West Ben, Kotidis Pavlos, Istrate Alena, Perna Daniele, Finka Gary, Wood A Jamie, Ungar Daniel
Departments of Biology, University of York, York, United Kingdom.
Biopharm Process Research, GlaxoSmithKline Research and Development, Stevenage, United Kingdom.
Front Cell Dev Biol. 2024 Dec 17;12:1504381. doi: 10.3389/fcell.2024.1504381. eCollection 2024.
-glycosylation plays a crucial role in defining the pharmacological properties and efficacy of therapeutic proteins, commonly referred to as biologics. The inherent complexity and lack of a templated process in glycosylation leads to a wide variation in glycan structures, posing significant challenges in achieving consistent glycan profiles on biologics. This study leverages omics technologies to predict which cell lines are likely to yield optimal glycosylation profiles, based on the existing knowledge of the functional impact of specific glycan structures on the pharmacokinetics, immunogenicity, and stability of therapeutic antibodies. The study highlights that bulk RNA-sequencing data holds predictive power for glycosylation outcomes in of monoclonal antibodies (mAbs).
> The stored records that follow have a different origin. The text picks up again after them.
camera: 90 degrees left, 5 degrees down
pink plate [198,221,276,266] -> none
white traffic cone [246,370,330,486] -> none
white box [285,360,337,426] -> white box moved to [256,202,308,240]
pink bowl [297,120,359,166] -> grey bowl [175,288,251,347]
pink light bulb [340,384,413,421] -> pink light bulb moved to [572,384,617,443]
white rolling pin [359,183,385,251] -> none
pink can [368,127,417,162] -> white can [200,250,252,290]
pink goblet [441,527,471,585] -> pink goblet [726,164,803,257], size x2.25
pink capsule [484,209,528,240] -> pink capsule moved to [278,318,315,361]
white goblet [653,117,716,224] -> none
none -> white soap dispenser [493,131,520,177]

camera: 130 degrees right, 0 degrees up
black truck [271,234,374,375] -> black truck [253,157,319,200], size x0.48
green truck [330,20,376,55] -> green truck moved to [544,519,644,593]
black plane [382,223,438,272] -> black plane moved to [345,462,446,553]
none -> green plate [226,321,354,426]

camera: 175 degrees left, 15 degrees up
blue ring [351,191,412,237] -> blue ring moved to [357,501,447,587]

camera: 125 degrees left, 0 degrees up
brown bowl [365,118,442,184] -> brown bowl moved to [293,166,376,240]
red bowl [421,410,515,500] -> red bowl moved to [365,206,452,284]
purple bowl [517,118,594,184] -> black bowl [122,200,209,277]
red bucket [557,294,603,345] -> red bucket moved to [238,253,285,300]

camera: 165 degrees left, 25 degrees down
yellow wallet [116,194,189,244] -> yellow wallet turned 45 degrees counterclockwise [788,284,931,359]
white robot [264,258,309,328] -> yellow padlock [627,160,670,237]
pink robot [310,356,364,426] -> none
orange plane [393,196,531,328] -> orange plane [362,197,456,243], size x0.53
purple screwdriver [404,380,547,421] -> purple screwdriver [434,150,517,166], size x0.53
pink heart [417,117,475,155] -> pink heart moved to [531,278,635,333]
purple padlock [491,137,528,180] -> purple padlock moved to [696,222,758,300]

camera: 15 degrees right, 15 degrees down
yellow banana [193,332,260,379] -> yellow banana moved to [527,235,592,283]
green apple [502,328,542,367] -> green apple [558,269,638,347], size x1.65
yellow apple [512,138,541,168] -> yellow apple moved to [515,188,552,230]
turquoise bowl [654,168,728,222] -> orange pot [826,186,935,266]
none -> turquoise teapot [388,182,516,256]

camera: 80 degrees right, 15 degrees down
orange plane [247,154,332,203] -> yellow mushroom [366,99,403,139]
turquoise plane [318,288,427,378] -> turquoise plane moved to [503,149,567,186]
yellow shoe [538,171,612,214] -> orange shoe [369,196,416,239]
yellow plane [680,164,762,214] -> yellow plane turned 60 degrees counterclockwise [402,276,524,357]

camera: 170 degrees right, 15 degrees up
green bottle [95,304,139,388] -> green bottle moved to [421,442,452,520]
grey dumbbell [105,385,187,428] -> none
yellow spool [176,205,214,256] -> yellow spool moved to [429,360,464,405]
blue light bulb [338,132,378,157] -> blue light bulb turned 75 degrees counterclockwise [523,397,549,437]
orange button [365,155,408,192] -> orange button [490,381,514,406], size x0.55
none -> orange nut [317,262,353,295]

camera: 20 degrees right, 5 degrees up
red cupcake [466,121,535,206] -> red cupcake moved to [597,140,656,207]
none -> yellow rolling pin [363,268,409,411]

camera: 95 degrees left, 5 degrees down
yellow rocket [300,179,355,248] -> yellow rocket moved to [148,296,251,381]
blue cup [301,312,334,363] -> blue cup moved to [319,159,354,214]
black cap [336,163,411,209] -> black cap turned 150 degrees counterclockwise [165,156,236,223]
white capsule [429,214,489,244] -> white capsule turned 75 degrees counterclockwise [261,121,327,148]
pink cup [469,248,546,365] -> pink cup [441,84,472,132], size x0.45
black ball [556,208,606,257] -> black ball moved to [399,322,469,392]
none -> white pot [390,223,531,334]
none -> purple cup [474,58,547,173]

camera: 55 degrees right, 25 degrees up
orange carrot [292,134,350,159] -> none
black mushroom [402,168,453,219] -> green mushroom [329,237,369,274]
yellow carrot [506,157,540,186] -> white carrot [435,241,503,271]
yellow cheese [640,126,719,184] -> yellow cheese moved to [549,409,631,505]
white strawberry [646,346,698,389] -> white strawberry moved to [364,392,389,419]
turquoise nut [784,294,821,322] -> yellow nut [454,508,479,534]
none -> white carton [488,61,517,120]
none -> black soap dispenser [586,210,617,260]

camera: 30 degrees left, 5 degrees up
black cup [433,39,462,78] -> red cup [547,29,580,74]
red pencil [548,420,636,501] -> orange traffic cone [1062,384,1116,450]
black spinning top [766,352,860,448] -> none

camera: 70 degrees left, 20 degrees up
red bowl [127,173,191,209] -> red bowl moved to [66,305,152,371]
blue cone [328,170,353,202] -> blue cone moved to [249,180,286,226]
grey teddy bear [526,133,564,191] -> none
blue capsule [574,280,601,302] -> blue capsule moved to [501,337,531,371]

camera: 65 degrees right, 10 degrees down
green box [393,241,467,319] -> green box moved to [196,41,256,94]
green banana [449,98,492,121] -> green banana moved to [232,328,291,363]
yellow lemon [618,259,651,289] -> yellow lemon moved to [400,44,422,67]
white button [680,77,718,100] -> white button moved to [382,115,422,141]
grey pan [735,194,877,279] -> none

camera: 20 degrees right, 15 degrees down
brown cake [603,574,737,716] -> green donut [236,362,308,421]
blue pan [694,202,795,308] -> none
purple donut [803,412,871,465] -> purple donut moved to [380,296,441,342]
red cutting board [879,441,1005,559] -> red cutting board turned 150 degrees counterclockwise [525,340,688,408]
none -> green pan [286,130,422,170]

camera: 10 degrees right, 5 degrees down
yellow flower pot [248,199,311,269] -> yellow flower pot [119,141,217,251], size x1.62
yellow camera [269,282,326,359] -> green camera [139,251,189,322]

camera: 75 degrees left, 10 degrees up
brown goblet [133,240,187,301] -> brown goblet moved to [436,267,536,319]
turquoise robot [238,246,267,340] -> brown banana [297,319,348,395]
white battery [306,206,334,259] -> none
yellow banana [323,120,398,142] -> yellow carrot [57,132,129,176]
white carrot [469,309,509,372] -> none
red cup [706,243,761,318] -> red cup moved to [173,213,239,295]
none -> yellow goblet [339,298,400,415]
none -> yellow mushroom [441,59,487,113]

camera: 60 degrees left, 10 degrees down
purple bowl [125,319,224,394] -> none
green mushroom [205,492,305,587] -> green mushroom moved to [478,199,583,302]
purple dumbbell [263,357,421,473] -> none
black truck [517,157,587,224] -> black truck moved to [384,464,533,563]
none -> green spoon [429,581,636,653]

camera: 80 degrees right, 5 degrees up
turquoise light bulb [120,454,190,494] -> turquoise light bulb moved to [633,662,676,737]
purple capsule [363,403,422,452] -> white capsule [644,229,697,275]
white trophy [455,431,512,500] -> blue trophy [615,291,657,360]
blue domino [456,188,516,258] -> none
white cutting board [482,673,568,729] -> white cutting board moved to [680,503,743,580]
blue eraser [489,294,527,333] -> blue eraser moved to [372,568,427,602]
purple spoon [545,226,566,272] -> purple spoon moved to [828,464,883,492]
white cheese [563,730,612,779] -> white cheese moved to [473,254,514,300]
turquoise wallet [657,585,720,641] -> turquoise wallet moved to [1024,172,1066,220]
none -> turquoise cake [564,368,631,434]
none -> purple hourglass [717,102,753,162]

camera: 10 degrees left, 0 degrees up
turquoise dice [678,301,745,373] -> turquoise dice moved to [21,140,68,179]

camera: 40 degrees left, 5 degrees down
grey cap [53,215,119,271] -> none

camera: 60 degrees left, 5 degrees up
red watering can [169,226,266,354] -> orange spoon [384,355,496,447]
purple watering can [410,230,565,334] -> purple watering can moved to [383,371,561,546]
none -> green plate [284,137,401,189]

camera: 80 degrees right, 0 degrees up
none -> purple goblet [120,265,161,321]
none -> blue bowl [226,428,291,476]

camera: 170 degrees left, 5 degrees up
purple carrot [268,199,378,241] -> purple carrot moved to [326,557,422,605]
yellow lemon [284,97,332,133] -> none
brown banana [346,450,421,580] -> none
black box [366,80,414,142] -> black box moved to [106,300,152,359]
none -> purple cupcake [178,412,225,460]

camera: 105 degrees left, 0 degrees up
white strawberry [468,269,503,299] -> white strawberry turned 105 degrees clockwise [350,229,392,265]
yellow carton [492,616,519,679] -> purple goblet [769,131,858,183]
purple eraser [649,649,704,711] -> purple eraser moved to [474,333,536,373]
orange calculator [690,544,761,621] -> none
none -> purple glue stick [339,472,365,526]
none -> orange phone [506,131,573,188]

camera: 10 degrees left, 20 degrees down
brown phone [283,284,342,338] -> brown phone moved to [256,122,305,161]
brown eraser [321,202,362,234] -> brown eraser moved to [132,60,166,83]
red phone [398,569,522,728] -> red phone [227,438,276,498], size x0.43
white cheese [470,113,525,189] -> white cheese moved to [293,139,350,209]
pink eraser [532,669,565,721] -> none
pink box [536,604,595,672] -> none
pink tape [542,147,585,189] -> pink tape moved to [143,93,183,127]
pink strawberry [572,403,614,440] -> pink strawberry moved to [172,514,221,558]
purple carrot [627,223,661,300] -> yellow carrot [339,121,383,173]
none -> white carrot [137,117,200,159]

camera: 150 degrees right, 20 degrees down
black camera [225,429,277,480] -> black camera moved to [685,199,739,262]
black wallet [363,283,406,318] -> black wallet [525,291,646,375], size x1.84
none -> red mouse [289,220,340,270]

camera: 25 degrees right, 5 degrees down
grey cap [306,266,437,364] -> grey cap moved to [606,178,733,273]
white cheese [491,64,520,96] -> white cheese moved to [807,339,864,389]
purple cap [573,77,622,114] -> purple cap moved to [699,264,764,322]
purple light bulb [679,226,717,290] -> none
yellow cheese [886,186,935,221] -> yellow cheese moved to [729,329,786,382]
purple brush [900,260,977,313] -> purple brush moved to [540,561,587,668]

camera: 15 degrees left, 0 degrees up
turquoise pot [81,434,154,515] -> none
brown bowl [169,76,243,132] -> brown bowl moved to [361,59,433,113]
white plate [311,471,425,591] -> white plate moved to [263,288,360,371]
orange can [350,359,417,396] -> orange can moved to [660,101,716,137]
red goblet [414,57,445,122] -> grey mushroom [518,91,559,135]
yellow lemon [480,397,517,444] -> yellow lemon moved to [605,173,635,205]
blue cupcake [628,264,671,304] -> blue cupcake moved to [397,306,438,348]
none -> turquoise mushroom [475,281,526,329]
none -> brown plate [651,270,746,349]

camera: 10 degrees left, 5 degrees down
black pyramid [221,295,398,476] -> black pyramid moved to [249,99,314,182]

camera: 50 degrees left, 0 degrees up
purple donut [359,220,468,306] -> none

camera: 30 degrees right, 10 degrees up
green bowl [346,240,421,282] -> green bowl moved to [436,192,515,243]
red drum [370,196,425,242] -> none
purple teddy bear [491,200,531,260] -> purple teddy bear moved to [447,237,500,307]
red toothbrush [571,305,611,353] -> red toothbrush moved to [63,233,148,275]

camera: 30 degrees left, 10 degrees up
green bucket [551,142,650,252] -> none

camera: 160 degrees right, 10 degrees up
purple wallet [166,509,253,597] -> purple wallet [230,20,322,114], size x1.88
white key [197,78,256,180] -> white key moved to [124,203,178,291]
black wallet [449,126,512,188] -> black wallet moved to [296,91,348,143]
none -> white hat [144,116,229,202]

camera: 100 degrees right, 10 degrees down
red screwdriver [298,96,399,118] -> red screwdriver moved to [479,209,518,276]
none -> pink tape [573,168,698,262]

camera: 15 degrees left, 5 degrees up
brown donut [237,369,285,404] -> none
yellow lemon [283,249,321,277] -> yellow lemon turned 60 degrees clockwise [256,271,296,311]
For instance, Alg5 is identified to be predictive, before beginning a mAb production run, of mAbs bearing higher levels of Man5. This is inferred to increase glycosylation site occupancy on endogenous proteins, thereby intensifying competition for glycosylation enzymes in the Golgi and indirectly influencing mAb glycan processing. Additionally, the elevation of the UDP-Gal transporter in cell lines expressing mAbs with a single galactose residue is also observed intranscriptomic data prior to beginning a production run. These findings suggest that early-stage transcriptomics can aid in the streamlined development of cell lines by enabling pre-emptive adjustments to enhance glycosylation. The study also underscores that while transcriptomic data can predict certain glycosylation trends, more crucial factors affecting glycan profiles, such as enzyme localization within the Golgi apparatus and endogenous competition for glycosylation machinery, are not captured within the transcriptomic data. These findings suggest that while transcriptomics provides valuable insights, enzyme localization and intracellular dynamics are critical determinants of glycosylation outcomes. Our study starts to address the relevant mechanisms essential for improving cell line development strategies and achieving consistent glycosylation in biologics production.
糖基化在确定治疗性蛋白质(通常称为生物制品)的药理特性和功效方面起着至关重要的作用。糖基化过程固有的复杂性和缺乏模板化流程导致聚糖结构存在广泛差异,这给在生物制品上实现一致的聚糖谱带来了重大挑战。本研究利用组学技术,基于特定聚糖结构对治疗性抗体的药代动力学、免疫原性和稳定性的功能影响的现有知识,预测哪些细胞系可能产生最佳的糖基化谱。该研究强调,大量RNA测序数据对单克隆抗体(mAb)的糖基化结果具有预测能力。例如,在开始单克隆抗体制备之前,发现Alg5可预测具有较高水平Man5的单克隆抗体。据推测,这会增加内源性蛋白质上糖基化位点的占有率,从而加剧高尔基体中糖基化酶的竞争,并间接影响单克隆抗体的聚糖加工。此外,在开始生产之前的转录组学数据中也观察到,表达具有单个半乳糖残基的单克隆抗体的细胞系中UDP - Gal转运体的升高。这些发现表明,早期转录组学可以通过进行先发制人的调整以增强糖基化,来帮助简化细胞系的开发。该研究还强调,虽然转录组学数据可以预测某些糖基化趋势,但影响聚糖谱的更关键因素,如高尔基体中的酶定位和糖基化机制的内源性竞争,并未在转录组学数据中体现。这些发现表明,虽然转录组学提供了有价值的见解,但酶定位和细胞内动态是糖基化结果的关键决定因素。我们的研究开始探讨改善细胞系开发策略和在生物制品生产中实现一致糖基化所必需的相关机制。